Adj. Professor Ruth Stewart

Adjunct Professor Ruth Stewart MBBS (Uni Melb 1985), PhD (Flin), FACRRM, DRANZCOGadv

Adjunct Professor Ruth Stewart was appointed as the second National Rural Health Commissioner for Australia in July 2020. She brings to this role nearly 30 years of work as a Rural Generalist doctor with the advanced skills of a GP obstetrician. Ruth and her husband Anthony Brown now live and work on Thursday Island in the Torres Strait.

For 22 years Ruth and Anthony were General Practitioners in private practice in Camperdown in south west Victoria where they had Visiting Medical Officer status in the local public hospital. In 2008 Ruth was employed as the inaugural Director of Clinical Training Rural with the then new medical school of Deakin University. Her role was to establish the rural program. She created a network of 12 growing to 18 Longitudinal Integrated Clerkship placements for third year medical students from Deakin University to spend the whole of their core clinical year in rural practice.

In 2012, Ruth moved to north Queensland to become Associate Professor of Rural Medicine, Director Rural Clinical Training with James Cook University. In this role she oversaw the doubling of rural clinical placements for the medical school and worked clinically as a Senior Medical Officer at Mareeba Hospital.

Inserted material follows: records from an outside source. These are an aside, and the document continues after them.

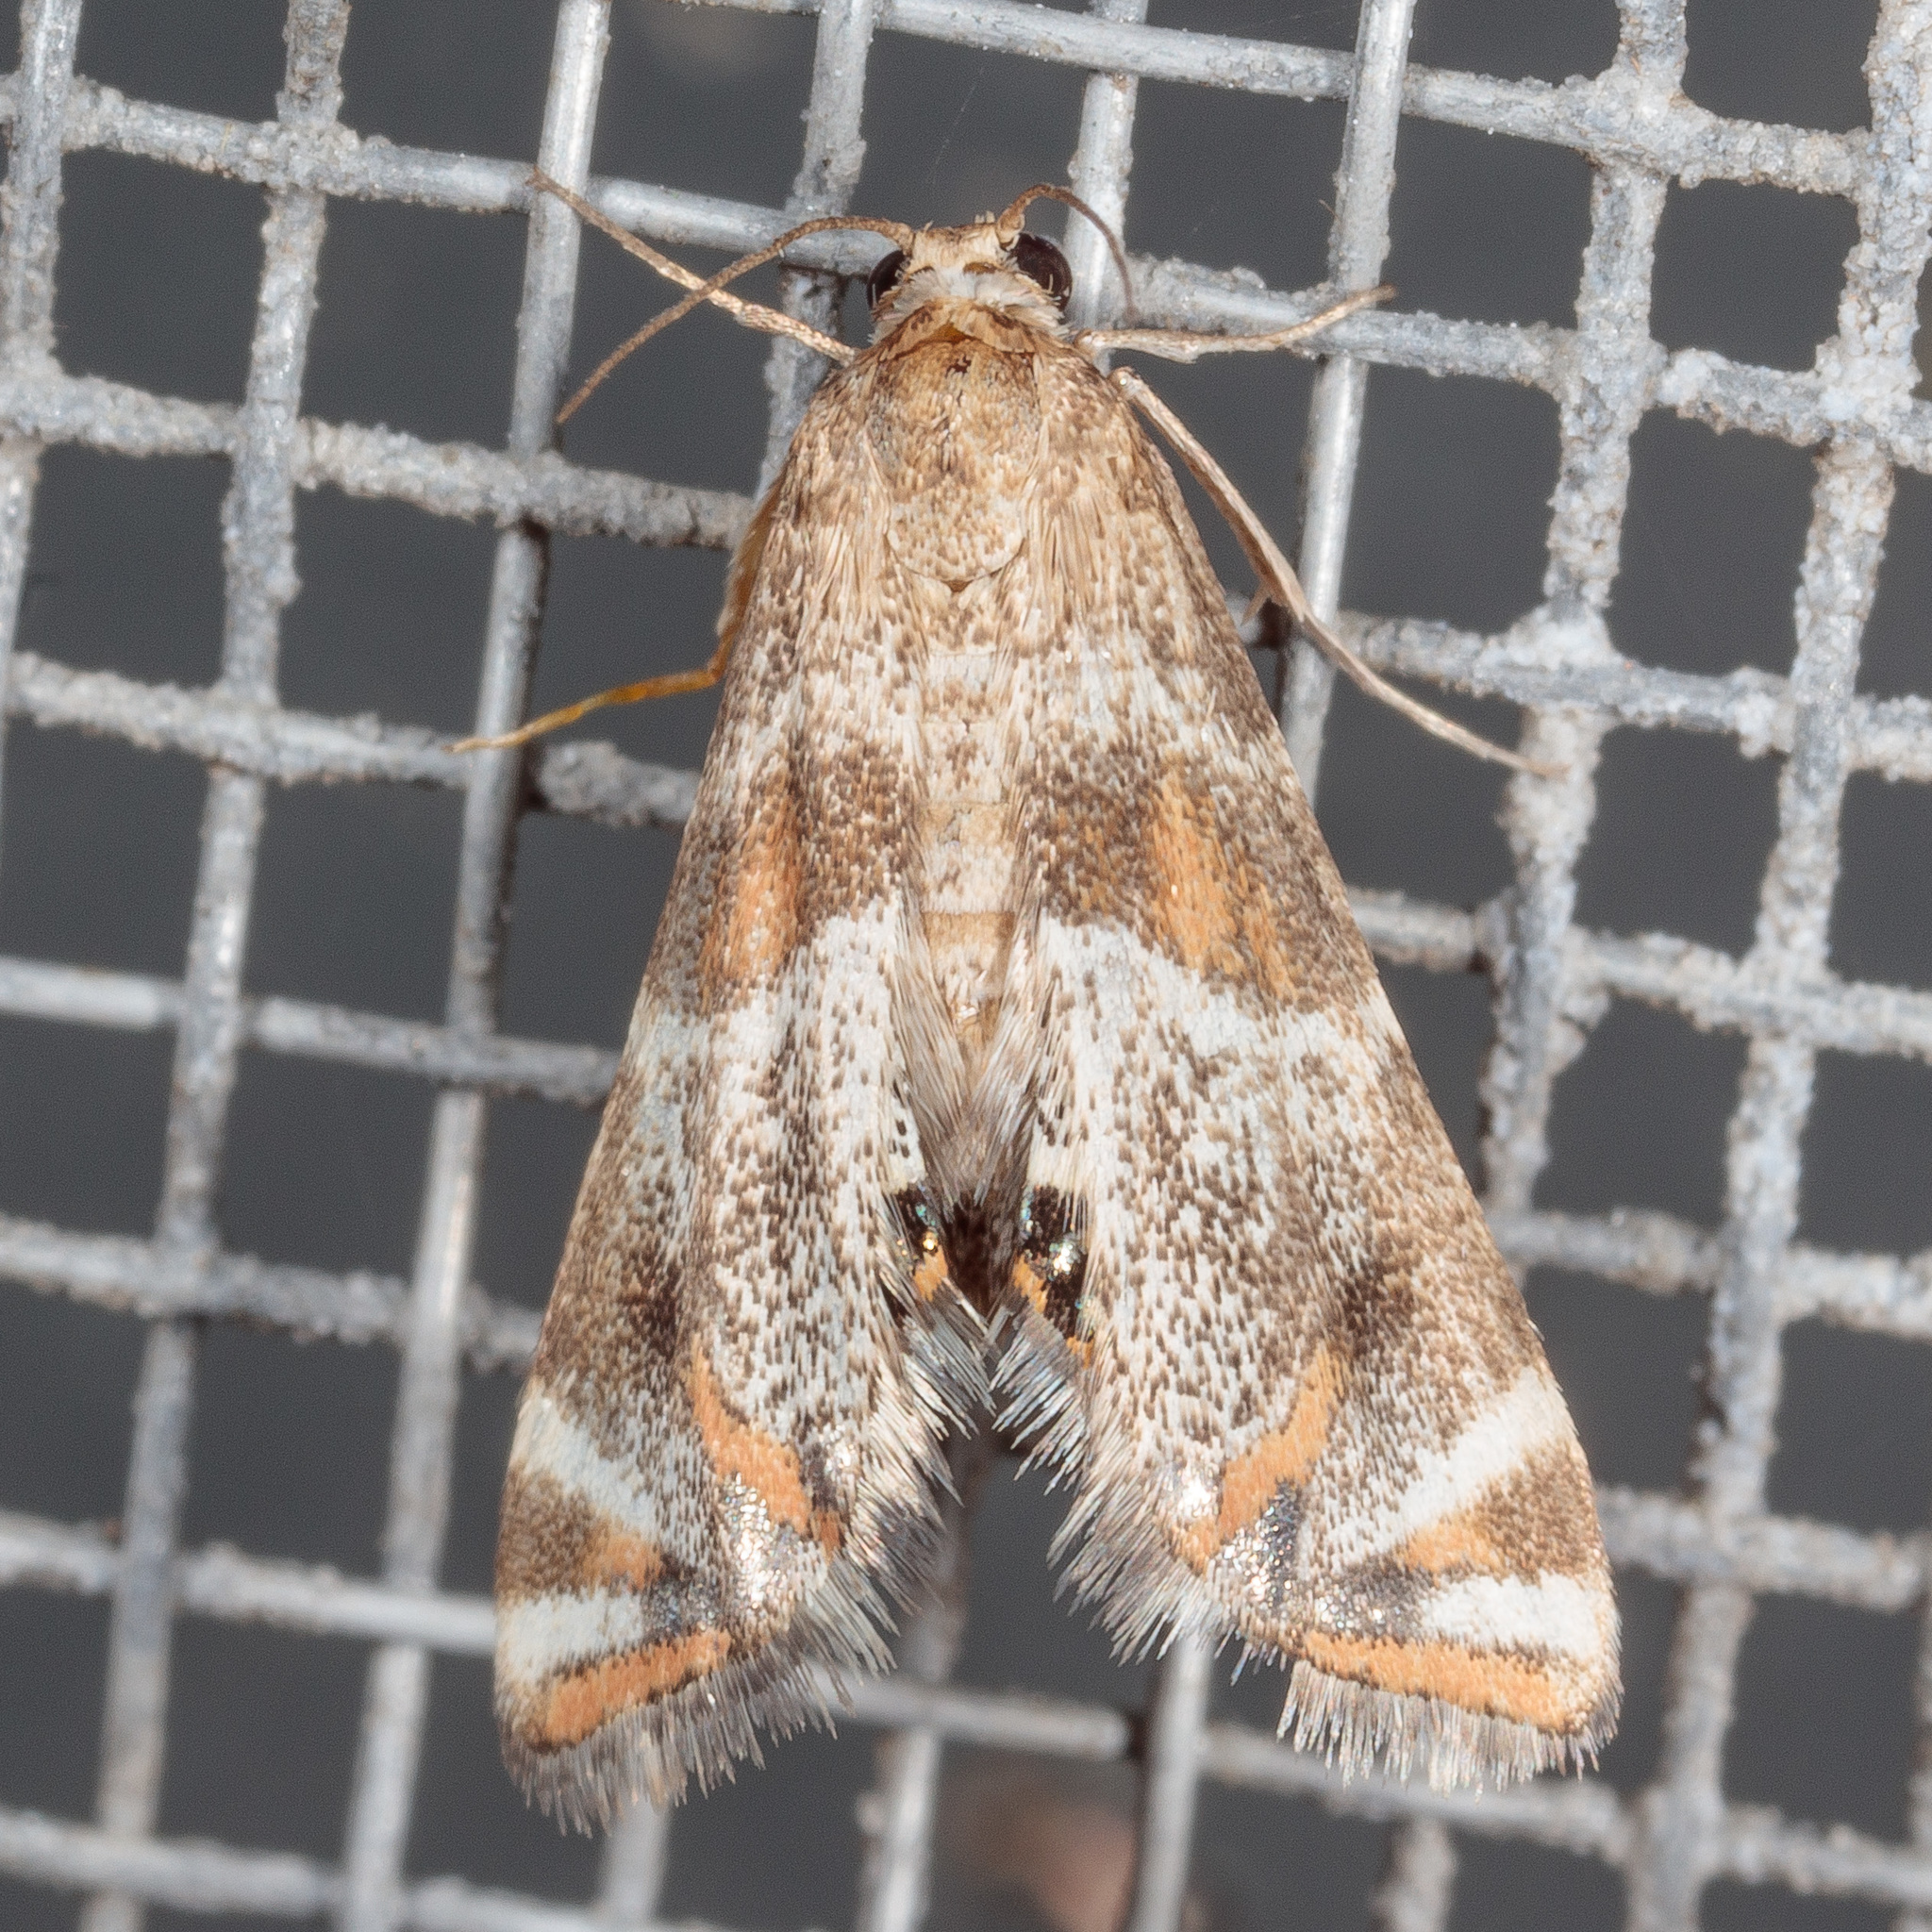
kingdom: Animalia
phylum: Arthropoda
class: Insecta
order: Lepidoptera
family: Crambidae
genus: Petrophila
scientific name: Petrophila jaliscalis
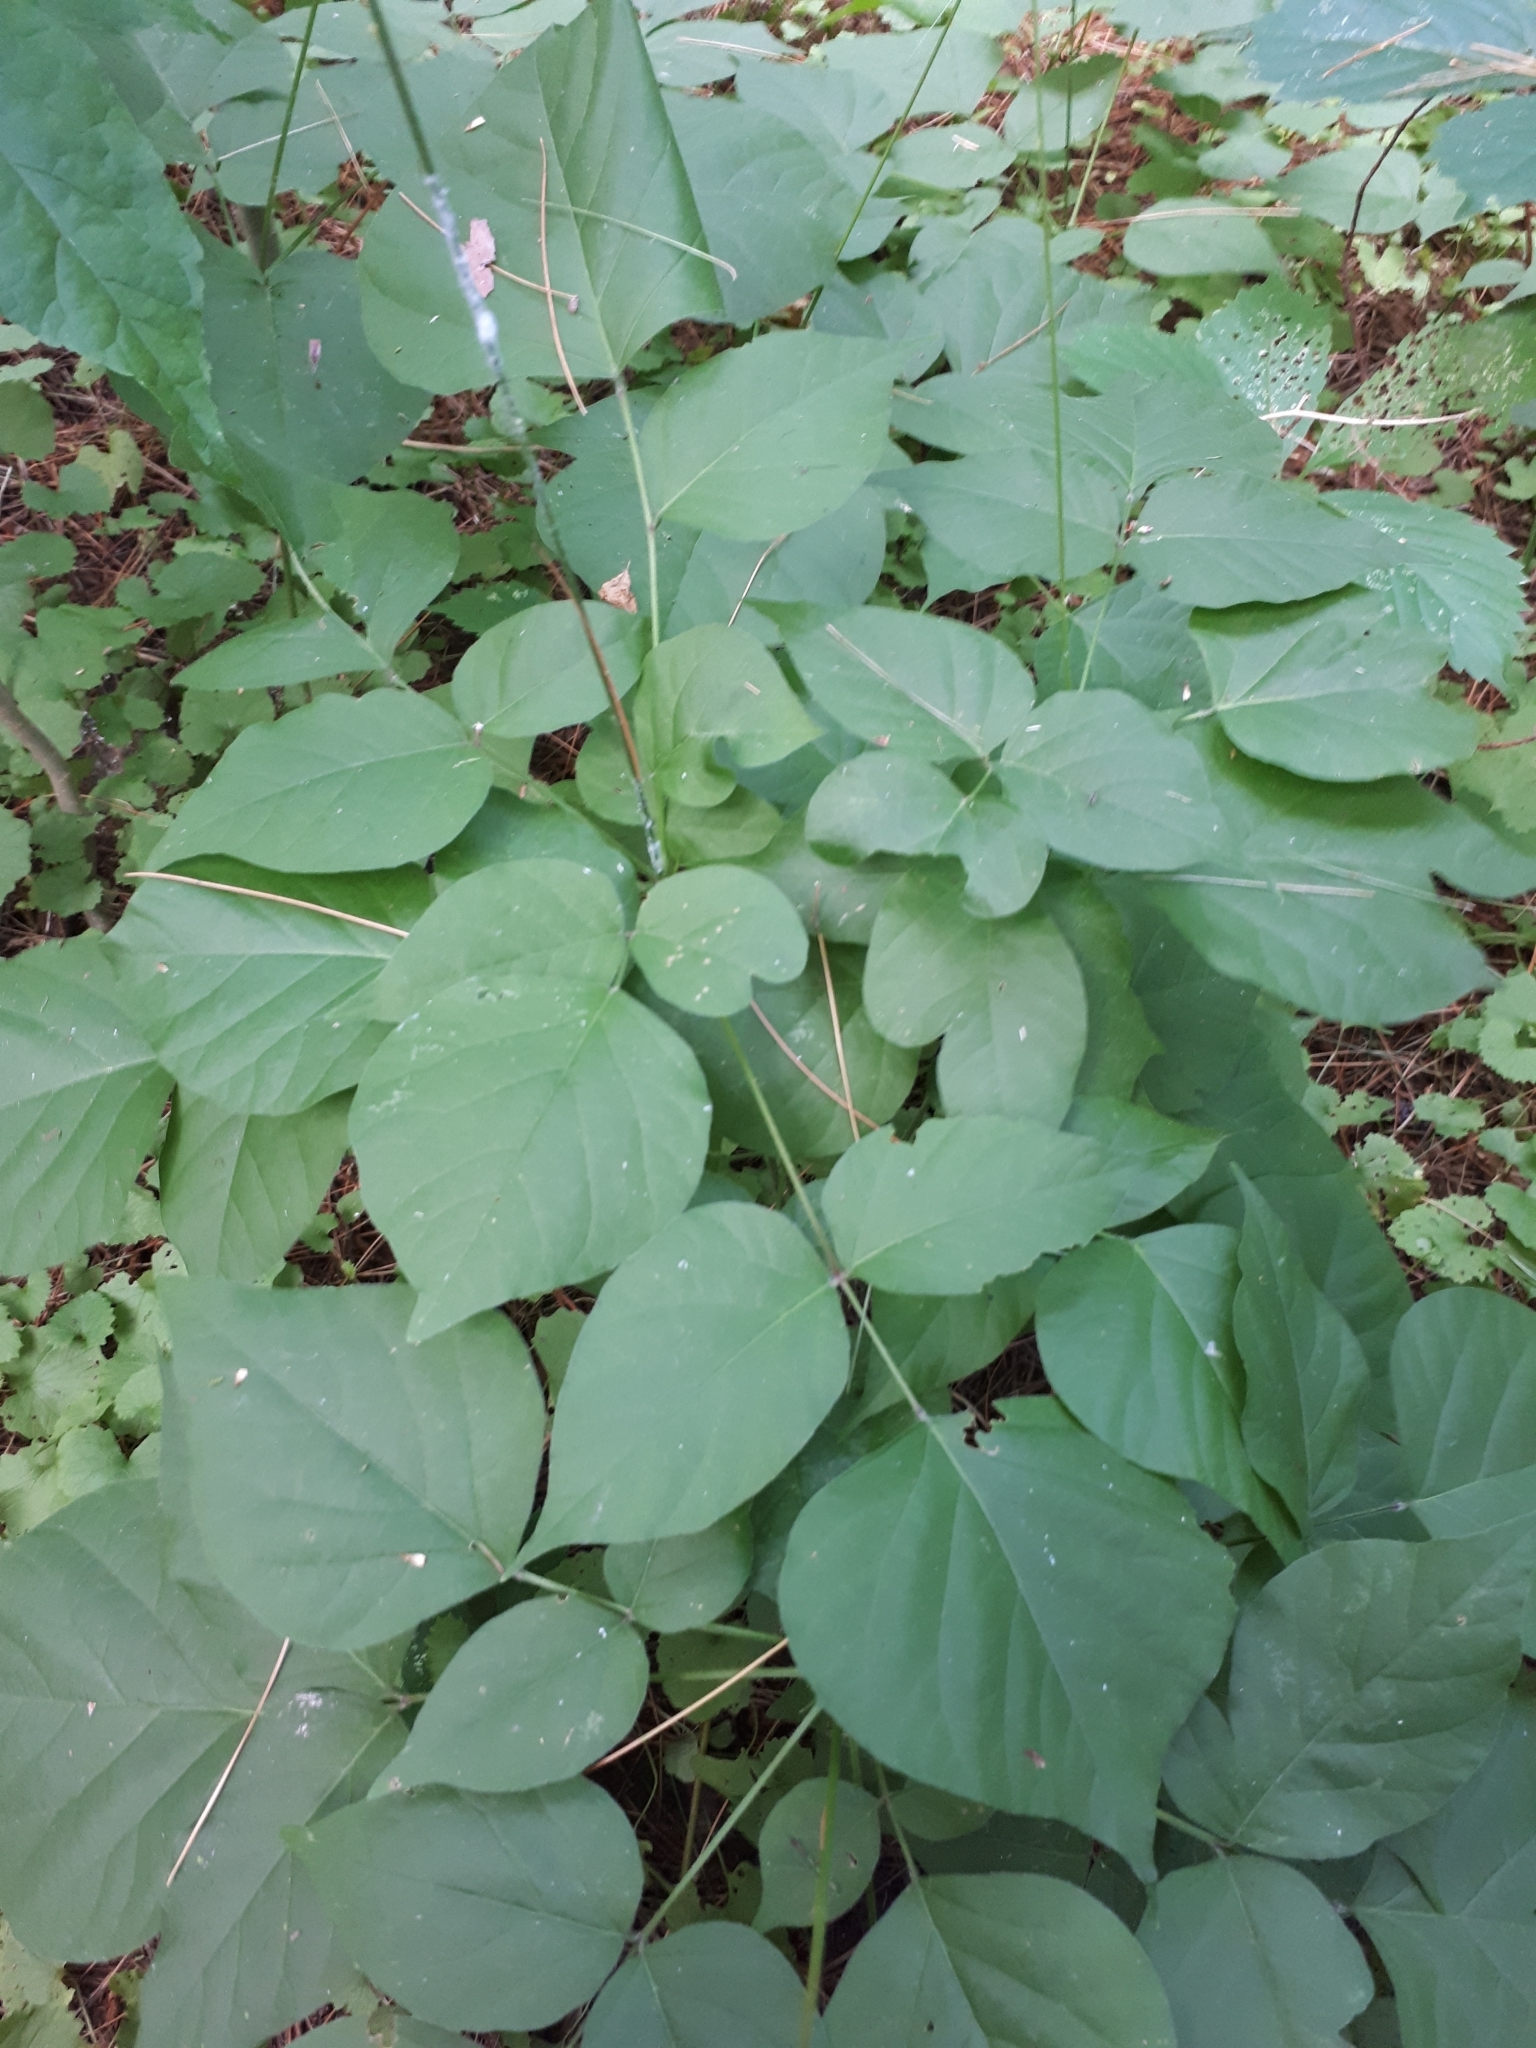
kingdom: Plantae
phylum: Tracheophyta
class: Magnoliopsida
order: Fabales
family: Fabaceae
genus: Hylodesmum
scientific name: Hylodesmum glutinosum
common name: Clustered-leaved tick-trefoil
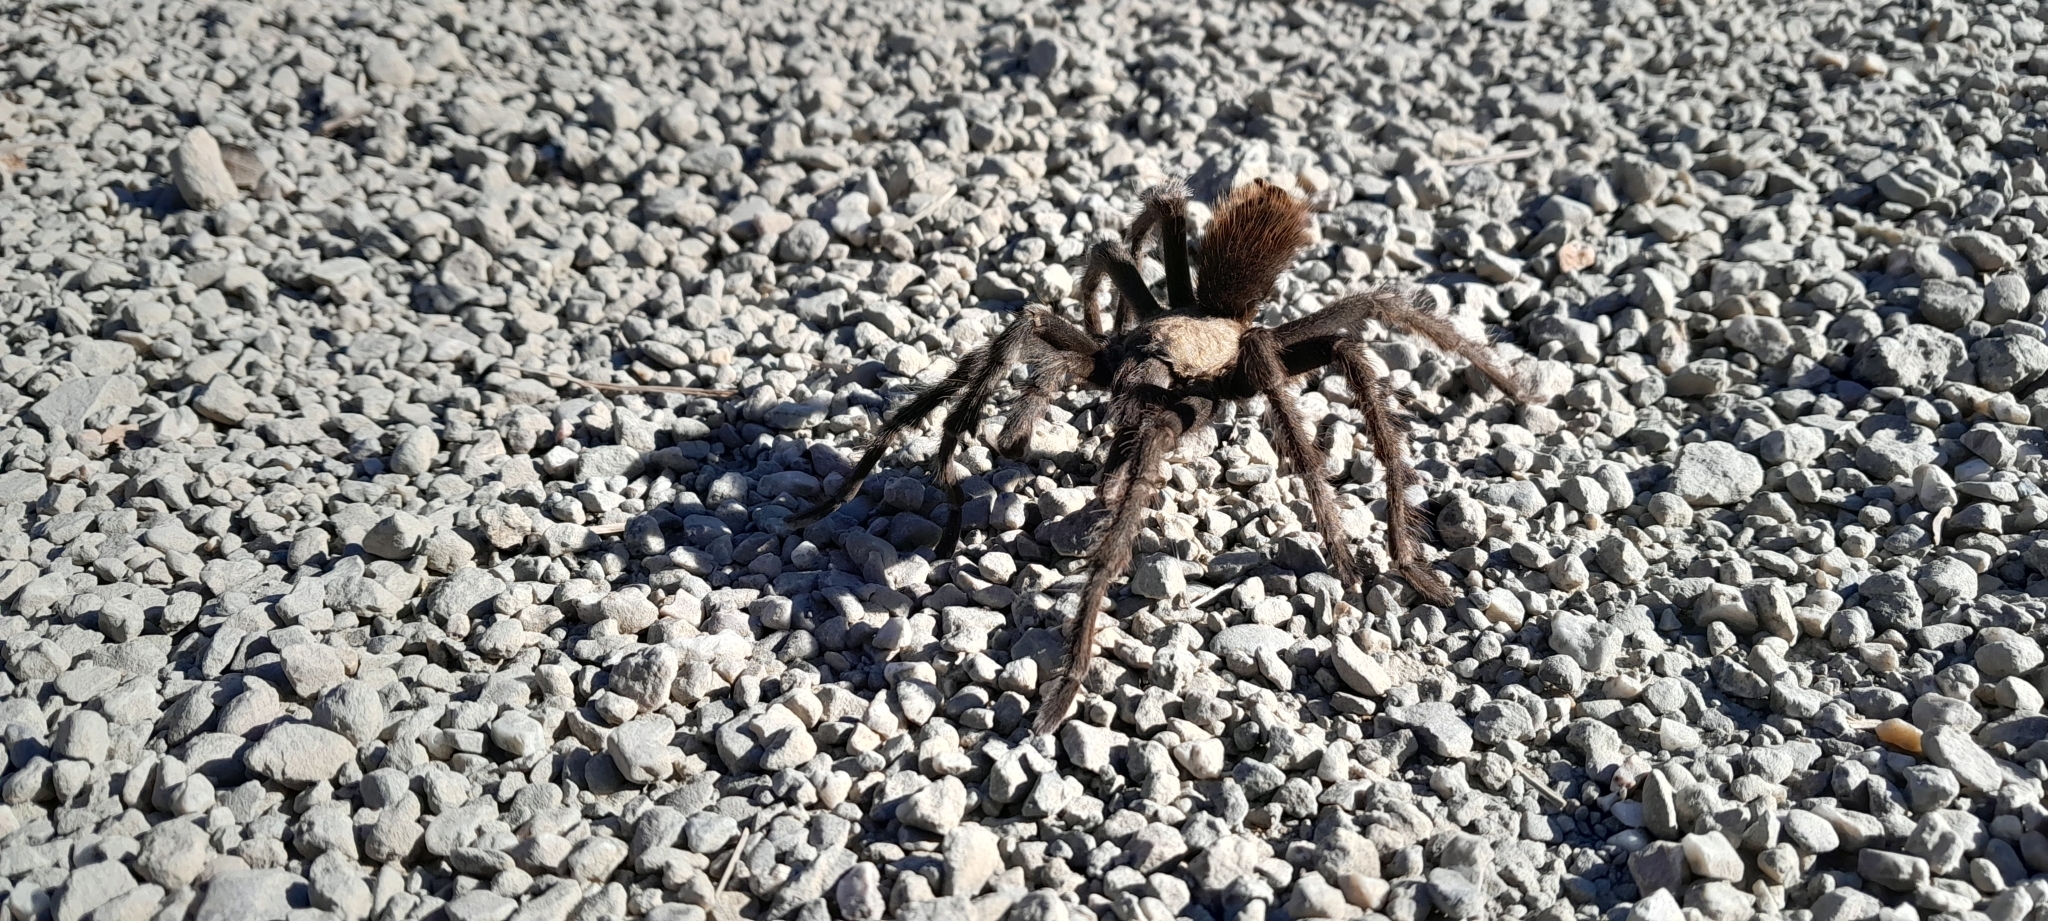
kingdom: Animalia
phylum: Arthropoda
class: Arachnida
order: Araneae
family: Theraphosidae
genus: Aphonopelma
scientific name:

Ruth is the immediate Past President of the Australian College of Rural and Remote Medicine and was on the College’s board from 2002-2020 in various roles. She was on the board of the Torres and Cape Hospital and Health Service for 6 years, the Cape York Hospital Board for two years and has been on the board of several Regional Training Providers/Organisations for General Practice Training, on the board of the Rural Doctors Association of Australia for two years and the Tropical Australian Academic Health Centre board. For three years. She has held a number of representative and medico political roles including on the Distribution Advisory Group, and the Health Innovation Advisory Committee for the National Health and Medical Research Authority.

Ruth received a PhD from Flinders University in 2014. Her thesis examined the lessons learnt from a Managed Clinical Network of rural maternity services in South West Victoria. She has an abiding interest in quality of rural maternity services and sustainable models of rural health care.